Although all diseases including high-risk sexually transmitted diseases (STDs) appear to be filtered by NAAT urine samples, it is not yet an invasive procedure to obtain samples from organs. Genital.
non-pregnant girls (including all women who have sex with women) are selected every year if we
sexually active and 24 years old
including history of STD
engaging in high-risk sexual behavior (eg, having an intimate partner or multiple lovers, engaging in prostitution, infrequent use of raincoats)
have a sexual partner who engages in high-risk behavior
Pregnant wives are questioned at their first prenatal visit and again during the third trimester if they are ≤ 24 years old or have risk factors.
Family members of boys who are heterosexual are not routinely screened unless they are considered to involve high risk (eg as well as close family members who have sex with men, sick people in youth or STD hospital, he went to many correctional stores).
Men who have sex with men who have sex with men are screened if we have had sexual intercourse in 2014 (for incoming members, urine collection, with welcome intercourse, rectal swab and for oral intercourse, pickling. Throat).

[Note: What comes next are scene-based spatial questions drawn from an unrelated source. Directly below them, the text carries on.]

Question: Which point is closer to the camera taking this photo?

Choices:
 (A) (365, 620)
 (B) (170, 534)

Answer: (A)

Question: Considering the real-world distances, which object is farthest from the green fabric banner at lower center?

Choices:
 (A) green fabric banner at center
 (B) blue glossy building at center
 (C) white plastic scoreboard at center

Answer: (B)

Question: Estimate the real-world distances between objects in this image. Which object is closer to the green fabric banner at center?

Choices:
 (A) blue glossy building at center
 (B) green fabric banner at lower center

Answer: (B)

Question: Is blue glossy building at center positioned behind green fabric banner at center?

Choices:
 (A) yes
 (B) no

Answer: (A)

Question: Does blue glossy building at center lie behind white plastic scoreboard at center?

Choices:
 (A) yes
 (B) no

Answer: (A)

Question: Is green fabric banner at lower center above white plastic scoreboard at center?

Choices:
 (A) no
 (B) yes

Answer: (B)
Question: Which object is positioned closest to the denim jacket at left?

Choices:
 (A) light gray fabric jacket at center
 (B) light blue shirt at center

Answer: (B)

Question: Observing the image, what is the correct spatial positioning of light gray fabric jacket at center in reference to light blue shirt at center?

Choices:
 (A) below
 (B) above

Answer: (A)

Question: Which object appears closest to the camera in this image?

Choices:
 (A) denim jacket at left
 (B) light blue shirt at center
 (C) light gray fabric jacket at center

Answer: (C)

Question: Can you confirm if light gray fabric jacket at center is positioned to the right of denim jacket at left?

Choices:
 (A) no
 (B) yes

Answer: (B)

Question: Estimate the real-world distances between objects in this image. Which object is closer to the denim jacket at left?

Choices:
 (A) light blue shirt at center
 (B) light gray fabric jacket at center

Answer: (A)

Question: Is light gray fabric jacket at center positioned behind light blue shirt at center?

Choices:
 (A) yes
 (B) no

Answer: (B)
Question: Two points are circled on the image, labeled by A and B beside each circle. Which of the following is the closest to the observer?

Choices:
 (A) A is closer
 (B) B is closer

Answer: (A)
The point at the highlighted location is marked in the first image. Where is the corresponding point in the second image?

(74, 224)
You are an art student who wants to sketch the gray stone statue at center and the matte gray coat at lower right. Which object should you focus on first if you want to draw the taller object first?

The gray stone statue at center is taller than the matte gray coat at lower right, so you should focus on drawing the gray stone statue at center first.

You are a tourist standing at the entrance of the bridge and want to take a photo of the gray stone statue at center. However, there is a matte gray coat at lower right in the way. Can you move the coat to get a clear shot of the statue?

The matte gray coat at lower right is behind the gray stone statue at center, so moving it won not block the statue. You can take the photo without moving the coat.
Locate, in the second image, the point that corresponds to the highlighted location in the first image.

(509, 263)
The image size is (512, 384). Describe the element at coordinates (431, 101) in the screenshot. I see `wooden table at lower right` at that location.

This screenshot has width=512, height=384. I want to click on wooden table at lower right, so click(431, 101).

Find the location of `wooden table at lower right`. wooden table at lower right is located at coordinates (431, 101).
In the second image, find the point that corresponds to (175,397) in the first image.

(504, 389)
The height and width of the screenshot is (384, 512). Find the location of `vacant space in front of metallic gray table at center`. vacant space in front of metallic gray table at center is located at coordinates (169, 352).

(See also share the recommendation cluster of the American preventive trade group screening for gonorrhea.)
For unmodified infection, a single dose of ceftriaxone plus azithromycin
For DGI with arthritis, an even longer course of oral antibiotics
Chlamydia co-infection treatment
Unmodified gonococcal infections of the cervix, rectum & pharynx are treated as follows:
Preferred: 1 single dose of ceftriaxone 250 mg intramuscularly plus azithromycin 1 g orally once (alternatively to azithromycin is doxycycline 100 mg po twice a day for 7 days)
second choice: single dose of cefixime 400 mg orally plus azithromycin 1 g orally once
Patients who are allergic to cephalosporins are treated with one of the following drugs:
Gemifloxacin 320 mg orally with azithromycin 2 g orally
Gentamicin 240 mg intramuscular plus azithromycin 2 g orally
Monotherapy and multiple oral fluoroquinolones (eg, ciprofloxacin, levofloxacin, ofloxacin) or cefixime were not noted because of increased resistance. Demographic remission is of interest only to patients treated with a regimen that represents a pharyngeal infection.
DGI with epidemic gonococcal arthritis is initially treated with IM or IV antibiotics (eg, ceftriaxone 1 g intramuscularly or intravenously every 24 hours, ceftizoxime 1 g IV every 8 hours, cefotaxime 1 g intravenously every 8 hours 8 hours) continue for 24 to 48 hours once the illness subsides, followed by 4 to 7 days of oral medication. Medications to prevent chlamydia are also commonly used.
Gonococcal arthritis usually does not require drainage of the joint disease. At first, the joint is tightened and fixed in a magnanimous position. Alcohol-passive exercises should be initiated as soon as the patient seems tolerable. After the pain kicks, it is necessary to exercise more, stand firm and strengthen the muscles. Over 95% of patients treated for arthritis and gonococcal disease recover fully. Since the accumulation of sterile synovial fluid (synovial effusion) can persist for a long time, anti-inflammatory drugs appear to be useful.
Post-treatment bacterial culture is not necessary if disease is predominant. In addition, for patients with symptoms for > 7 days, specimens should be obtained, cultured, and antibiotic susceptibility tested.
The sick person is forced to abstain from sexual activity until the treatment is finished to avoid infecting the sex itself.